Berlusconi Should Use Close Relationship to Stem Bloodshed
February 23, 2011
The Italian government has been unconscionably slow to condemn the bloodshed in Libya. Whatever Italy's concerns about a potential influx of people from Libya, there's no excuse for speaking softly about protecting Libyan demonstrators and preventing further violence.
Judith Sunderland, senior Western Europe researcher at Human Rights Watch

(Brussels) - Prime Minister Silvio Berlusconi of Italy should use his longstanding relationship with the Libyan leader, Muammar Gaddafi, to help protect protesters from unlawful attacks by Libyan security forces and militias, Human Rights Watch said today.

"The Italian government has been unconscionably slow to condemn the bloodshed in Libya," said Judith Sunderland, senior Western Europe researcher at Human Rights Watch. "Whatever Italy's concerns about a potential influx of people from Libya, there's no excuse for speaking softly about protecting Libyan demonstrators and preventing further violence."

Berlusconi had reportedly waited until February 22, 2011, before calling Gaddafi, with whom he has a close relationship, to urge a halt to the violence that had started five days before. On February 19, Berlusconi had said he had not spoken to Gaddafi because he didn't want to "disturb" him. On February 21 he broke his silence on the situation in Libya, calling the violence "unacceptable."

The Italian foreign minister, Franco Frattini, said on several occasions that the European Union (EU) should not "interfere" or attempt to "export" democracy to Libya.
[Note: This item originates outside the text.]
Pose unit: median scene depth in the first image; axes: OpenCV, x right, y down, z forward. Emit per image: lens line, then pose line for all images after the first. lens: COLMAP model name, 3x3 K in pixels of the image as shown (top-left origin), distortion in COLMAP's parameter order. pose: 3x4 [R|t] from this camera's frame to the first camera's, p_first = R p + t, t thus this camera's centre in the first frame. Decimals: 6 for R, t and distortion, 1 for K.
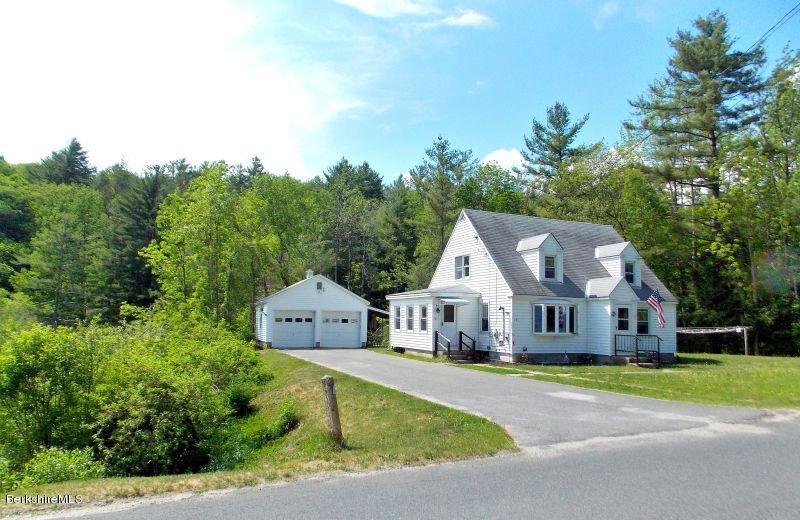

His rhetoric improved on February 23, when he said, "There is nothing that can justify mass slaughter on the streets." About 1,000 Libyans have been killed, Frattini said.
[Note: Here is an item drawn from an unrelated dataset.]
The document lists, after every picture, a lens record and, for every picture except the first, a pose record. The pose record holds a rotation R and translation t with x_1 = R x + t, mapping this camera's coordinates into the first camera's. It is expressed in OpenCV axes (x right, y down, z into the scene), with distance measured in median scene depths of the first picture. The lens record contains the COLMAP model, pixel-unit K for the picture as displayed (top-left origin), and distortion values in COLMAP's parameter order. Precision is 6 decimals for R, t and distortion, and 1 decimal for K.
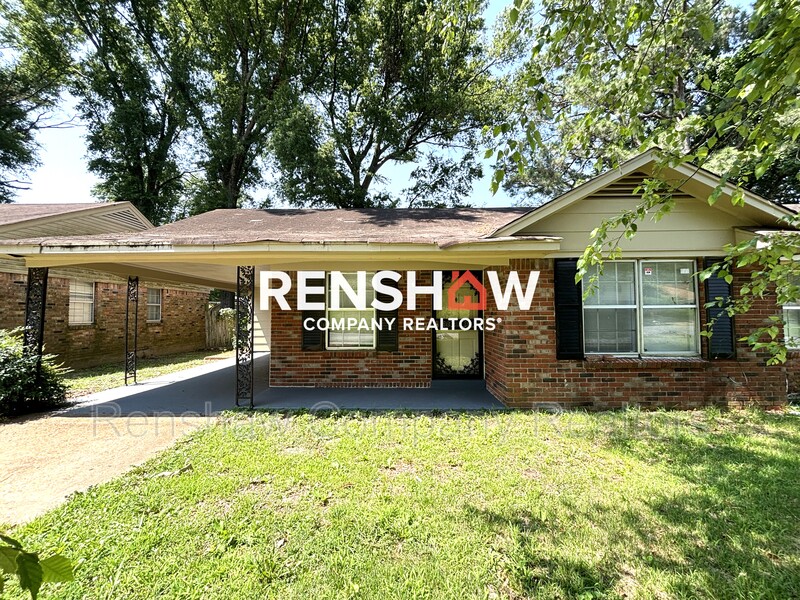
lens RADIAL K [[320.8, 0, 403.1], [0, 320.8, 300.6], [0, 0, 1]] dist [-0.000644, 0.000144]
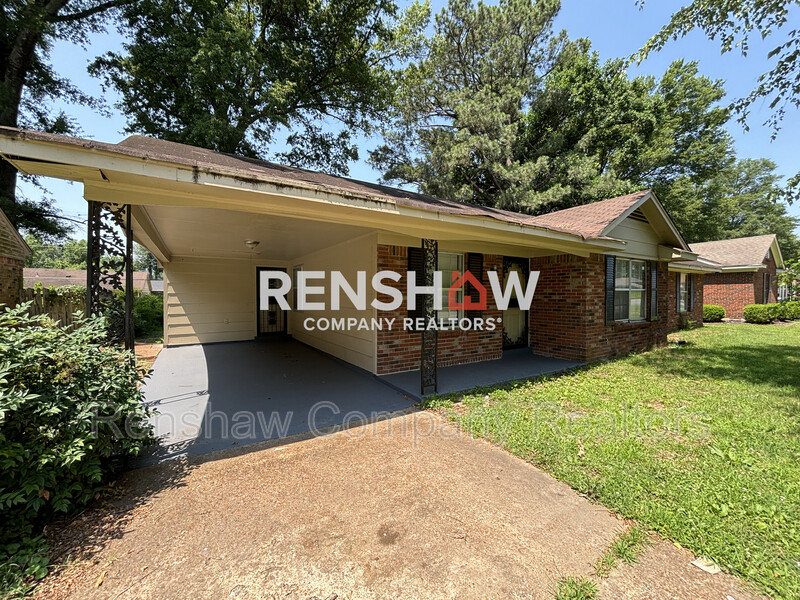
lens RADIAL K [[320.8, 0, 400.8], [0, 320.8, 299.5], [0, 0, 1]] dist [-0.000644, 0.000144]
pose [[0.842596, -0.004112, 0.538530, -0.831005], [-0.025612, 0.998533, 0.047697, 0.015727], [-0.537937, -0.053982, 0.841255, 0.234242]]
"We hope that Italian Foreign Minister Frattini's stronger comments on Libya reflect Italy's intention to take concrete actions," Sunderland said. "Italy should be pressing for strong action by the EU and the UN."
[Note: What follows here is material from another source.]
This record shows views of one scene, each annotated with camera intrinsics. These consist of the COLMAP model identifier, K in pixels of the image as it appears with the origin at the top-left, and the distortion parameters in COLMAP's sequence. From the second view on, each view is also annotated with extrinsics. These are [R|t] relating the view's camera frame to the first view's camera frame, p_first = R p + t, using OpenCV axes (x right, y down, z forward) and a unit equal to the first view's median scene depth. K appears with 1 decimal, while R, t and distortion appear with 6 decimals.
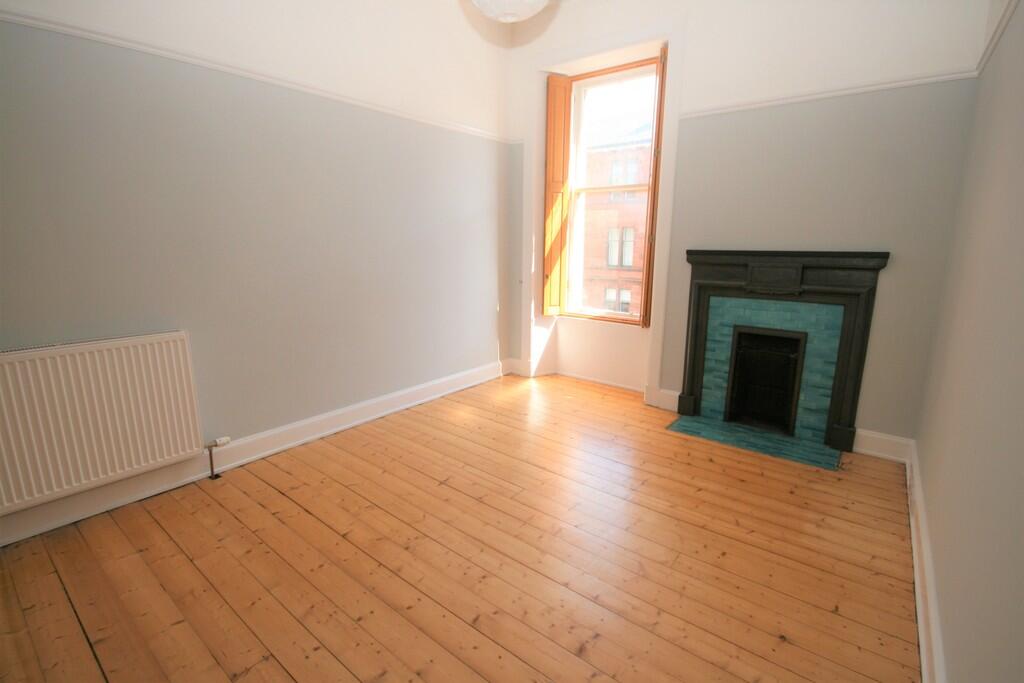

Human Rights Watch urged Italy to support an immediate EU embargo on exporting arms and security equipment to Libya. It should also support targeted sanctions, including an asset freeze and travel ban, against senior Libyan officials and military commanders found responsible for grave human rights violations.

Italy and the EU should also support the call by the UN high commissioner for human rights, Navi Pillay, for an international investigation into what she characterized as "widespread and systematic attacks against the civilian population [that] may amount to crimes against humanity." The place and time to open such a UN investigation is at the UN Human Rights Council's special session in Geneva on February 25 to address the human rights crisis in Libya, Human Rights Watch said.

The Italian government is predicting that over 300,000 people, including migrants and asylum seekers from other countries, may soon travel from Libya to Italy and other parts of Europe.

Interior ministers from France, Spain, Greece, Malta, and Cyprus met on February 23 in Rome and called for a collective EU response in the event of a mass influx from North Africa. A meeting of EU interior ministers in Brussels on February 24 is expected to address the same issue. Over 5,500 Tunisians have reached the Italian island of Lampedusa in the past month.

Italy has demanded that the EU share the burden of any influx of migrants and asylum seekers from Libya and other countries.

The United Nations High Commissioner for Refugees (UNHCR) issued an appeal to the EU, and specifically to Italy, on February 22 to refrain from intercepting and summarily sending back boat migrants seeking to reach European shores from Libya - a practice known as "pushbacks".

In 2009, Italy implemented a "pushback" policy with Libya - part of wider cooperation on migration control that included joint naval patrols - intercepting and sending back more than 600 people to Libya between May and August 2009 without any screening to identify those in need of international protection. Such "pushbacks" to Libya are illegal and would put lives at risk, Human Rights Watch said.

There have been unconfirmed reports of mob violence against migrants and asylum seekers in Libya over recent days, giving rise to the possibility that they might board boats to seek safety in Europe.

UNHCR has recognized 8,000 refugees in Libya, with at least 3,000 asylum seekers awaiting a decision from the UN refugee agency. Libya is not a party to the 1951 Refugee Convention and does not have an asylum procedure.

"The Italian government should prepare to screen boats arriving from Libya to guarantee protection for those who need it," Sunderland said. "Italy should spearhead a constructive EU response to this situation, rather than stoke fear."

Italy, the colonial occupier of Libya from 1911 to 1943, has extensive business relations with the country. Italy is Libya's biggest trading partner in the EU. The Italian oil giant ENI is the largest producer of oil and gas in Libya. Libya owns 7.6 percent of UniCredit SpA, Italy's largest bank.

In 2008, Italy pledged US$5 billion over 20 years in return for lucrative deals for Italian businesses, including ENI. Libya also promised to block illegal immigrants from traveling through Libya to Italy.

On February 22, ENI announced that it had suspended supplies through its Greenstream pipeline, which runs from Libya to Sicily, after interruptions on the Libyan side. The pipeline supplies 10 percent of Italy's natural gas.